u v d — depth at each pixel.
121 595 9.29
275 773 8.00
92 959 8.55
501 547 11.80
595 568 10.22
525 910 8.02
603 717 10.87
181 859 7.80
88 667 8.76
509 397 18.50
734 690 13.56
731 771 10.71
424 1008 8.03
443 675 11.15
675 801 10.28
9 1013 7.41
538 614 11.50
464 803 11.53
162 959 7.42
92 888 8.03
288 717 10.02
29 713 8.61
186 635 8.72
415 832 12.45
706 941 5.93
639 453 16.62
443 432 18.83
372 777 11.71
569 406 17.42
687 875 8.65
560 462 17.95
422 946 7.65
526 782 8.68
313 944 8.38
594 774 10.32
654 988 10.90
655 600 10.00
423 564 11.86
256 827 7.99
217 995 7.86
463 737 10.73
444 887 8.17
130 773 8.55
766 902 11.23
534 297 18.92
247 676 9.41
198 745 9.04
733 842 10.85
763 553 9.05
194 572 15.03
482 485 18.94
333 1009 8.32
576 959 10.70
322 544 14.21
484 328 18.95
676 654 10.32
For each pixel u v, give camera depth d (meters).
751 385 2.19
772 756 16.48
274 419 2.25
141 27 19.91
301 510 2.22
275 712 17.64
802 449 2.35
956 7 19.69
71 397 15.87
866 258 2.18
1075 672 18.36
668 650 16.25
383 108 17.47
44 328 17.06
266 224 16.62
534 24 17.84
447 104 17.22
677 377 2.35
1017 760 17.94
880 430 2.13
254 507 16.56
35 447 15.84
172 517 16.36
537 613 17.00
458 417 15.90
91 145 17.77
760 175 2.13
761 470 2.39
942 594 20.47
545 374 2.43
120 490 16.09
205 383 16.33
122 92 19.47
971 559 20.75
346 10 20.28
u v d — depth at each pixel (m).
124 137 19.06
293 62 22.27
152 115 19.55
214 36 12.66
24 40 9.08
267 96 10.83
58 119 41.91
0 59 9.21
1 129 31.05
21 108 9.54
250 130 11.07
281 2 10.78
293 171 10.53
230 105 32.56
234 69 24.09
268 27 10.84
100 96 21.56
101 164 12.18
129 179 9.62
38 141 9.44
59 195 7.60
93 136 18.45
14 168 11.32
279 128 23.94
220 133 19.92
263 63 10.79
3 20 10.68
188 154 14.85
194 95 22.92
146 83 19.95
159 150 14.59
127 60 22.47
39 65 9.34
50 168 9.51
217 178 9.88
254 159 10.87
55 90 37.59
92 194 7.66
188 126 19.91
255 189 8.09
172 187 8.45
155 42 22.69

━━━━━━━━━━━━━━━━━━━━━━━━━━━━━━

WHAT IS EXPECTED
Here the job is to set down exactly the lines of the material above that fall between the one with "186 635 8.72" and the one with "733 842 10.85", inclusive, and nothing beyond them.

THE COMPLETED TASK
186 635 8.72
415 832 12.45
706 941 5.93
639 453 16.62
443 432 18.83
372 777 11.71
569 406 17.42
687 875 8.65
560 462 17.95
422 946 7.65
526 782 8.68
313 944 8.38
594 774 10.32
654 988 10.90
655 600 10.00
423 564 11.86
256 827 7.99
217 995 7.86
463 737 10.73
444 887 8.17
130 773 8.55
766 902 11.23
534 297 18.92
247 676 9.41
198 745 9.04
733 842 10.85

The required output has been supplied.